____ Text excerpt

In those rare cases where do you don’t have the perfect environment with a proper test installation and all the necessary resources behind it, you might have to do troubleshooting in a live(or dead) production environment.
I have a few tricks that i use, which i would like to share, none of them are hidden or highly advanced, but very effective.
Remember, Packets don’t lie. They are a source of truth on the network, logs, counters, utilization bars could be bugged. It is always a good idea to do a trace.
There are 2 ways of doing traces on NetScaler, CLI or GUI.
Nstcpdump.sh is useful to get a live trace from NetScaler, i usually use nstcpdump.sh to figure out the srcIP of the client that is connecting. When troubleshooting on production i often see a lot of NAT going on, so being able to pinpoint the ip that your interested in is crucial.
If the data is unencrypted, nstcpdump.sh could be enough, but if it is encrypted you can only see the very initial communication.
See https://support.citrix.com/article/CTX118185 for more information on how to use it.
The GUI has more options, some more useful than others. If you just select start without changing any, you’ll end up with very limited capture that’s useful if your only debugging on TCP level.
Packet size: Change the packet size from 164 to 0, then you will get the entire packet
Filter:I usually put in the source IP “CONNECTION.IP.EQ(SRCIP)”

________
____ Material supplied

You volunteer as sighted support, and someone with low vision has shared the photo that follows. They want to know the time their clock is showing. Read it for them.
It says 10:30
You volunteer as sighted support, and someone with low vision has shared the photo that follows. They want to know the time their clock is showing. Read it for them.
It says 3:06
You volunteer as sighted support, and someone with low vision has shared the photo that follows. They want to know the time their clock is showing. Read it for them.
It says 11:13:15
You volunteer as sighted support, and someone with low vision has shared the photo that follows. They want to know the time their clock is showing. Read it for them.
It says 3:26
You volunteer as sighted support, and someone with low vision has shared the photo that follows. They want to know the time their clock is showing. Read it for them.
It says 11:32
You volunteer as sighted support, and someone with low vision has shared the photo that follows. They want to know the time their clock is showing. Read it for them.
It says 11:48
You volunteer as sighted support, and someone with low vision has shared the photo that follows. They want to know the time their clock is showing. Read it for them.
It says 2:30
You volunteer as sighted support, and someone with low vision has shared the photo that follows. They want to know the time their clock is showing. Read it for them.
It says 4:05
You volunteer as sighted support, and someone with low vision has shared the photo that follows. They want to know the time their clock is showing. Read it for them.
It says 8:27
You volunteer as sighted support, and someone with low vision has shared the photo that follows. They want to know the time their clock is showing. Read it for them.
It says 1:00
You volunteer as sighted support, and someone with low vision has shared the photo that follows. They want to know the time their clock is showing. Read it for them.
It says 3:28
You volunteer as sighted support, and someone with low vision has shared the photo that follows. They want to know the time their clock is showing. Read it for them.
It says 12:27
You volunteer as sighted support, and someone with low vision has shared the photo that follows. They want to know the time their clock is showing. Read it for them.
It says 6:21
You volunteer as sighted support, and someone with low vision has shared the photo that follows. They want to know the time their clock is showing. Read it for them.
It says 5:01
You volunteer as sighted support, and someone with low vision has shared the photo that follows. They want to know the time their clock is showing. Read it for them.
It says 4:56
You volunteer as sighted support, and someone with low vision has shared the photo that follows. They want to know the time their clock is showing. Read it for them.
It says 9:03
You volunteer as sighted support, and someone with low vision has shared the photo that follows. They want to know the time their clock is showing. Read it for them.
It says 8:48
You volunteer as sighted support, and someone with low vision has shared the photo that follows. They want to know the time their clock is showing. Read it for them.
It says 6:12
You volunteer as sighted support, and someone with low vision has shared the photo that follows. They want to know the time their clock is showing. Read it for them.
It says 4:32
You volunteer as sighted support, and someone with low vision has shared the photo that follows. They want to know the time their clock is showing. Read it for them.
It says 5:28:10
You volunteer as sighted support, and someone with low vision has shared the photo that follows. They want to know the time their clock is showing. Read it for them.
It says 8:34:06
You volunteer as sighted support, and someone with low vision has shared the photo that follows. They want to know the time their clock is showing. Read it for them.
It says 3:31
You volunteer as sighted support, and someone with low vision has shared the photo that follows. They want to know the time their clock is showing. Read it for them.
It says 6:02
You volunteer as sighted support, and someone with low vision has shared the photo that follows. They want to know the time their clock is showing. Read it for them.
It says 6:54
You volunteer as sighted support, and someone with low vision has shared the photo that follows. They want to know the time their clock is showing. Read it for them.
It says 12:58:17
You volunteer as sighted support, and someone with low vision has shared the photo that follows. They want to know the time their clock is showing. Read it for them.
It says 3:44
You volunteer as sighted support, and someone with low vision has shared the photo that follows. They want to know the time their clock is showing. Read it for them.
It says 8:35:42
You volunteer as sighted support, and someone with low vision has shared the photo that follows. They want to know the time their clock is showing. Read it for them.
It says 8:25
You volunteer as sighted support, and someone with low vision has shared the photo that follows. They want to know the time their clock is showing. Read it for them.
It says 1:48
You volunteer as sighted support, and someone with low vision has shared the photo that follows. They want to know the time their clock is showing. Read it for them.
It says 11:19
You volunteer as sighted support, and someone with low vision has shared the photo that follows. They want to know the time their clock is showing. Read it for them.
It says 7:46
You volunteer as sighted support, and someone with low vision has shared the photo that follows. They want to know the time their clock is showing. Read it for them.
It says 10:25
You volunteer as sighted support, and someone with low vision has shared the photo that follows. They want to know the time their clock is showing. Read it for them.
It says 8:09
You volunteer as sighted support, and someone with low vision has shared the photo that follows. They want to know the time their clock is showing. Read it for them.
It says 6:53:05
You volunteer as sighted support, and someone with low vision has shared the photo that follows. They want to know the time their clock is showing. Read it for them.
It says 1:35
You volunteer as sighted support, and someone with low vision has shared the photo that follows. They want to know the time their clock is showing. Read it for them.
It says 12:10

________

### Task instructions
A. In the NetScaler troubleshooting text, why does the author use nstcpdump.sh to find the source IP of the connecting client? Answer in one to three sentences.
B. Rewrite the rows from the first one through the line with "It says 11:13:15", replacing "volunteer" with "serve" and leaving everything else unchanged.

### Solutions below
A. When troubleshooting in production, the author often sees a lot of NAT, so it is crucial to pinpoint the IP of interest. nstcpdump.sh gives a live trace from NetScaler that shows the srcIP of the client that is connecting.

B.
You serve as sighted support, and someone with low vision has shared the photo that follows. They want to know the time their clock is showing. Read it for them.
It says 10:30
You serve as sighted support, and someone with low vision has shared the photo that follows. They want to know the time their clock is showing. Read it for them.
It says 3:06
You serve as sighted support, and someone with low vision has shared the photo that follows. They want to know the time their clock is showing. Read it for them.
It says 11:13:15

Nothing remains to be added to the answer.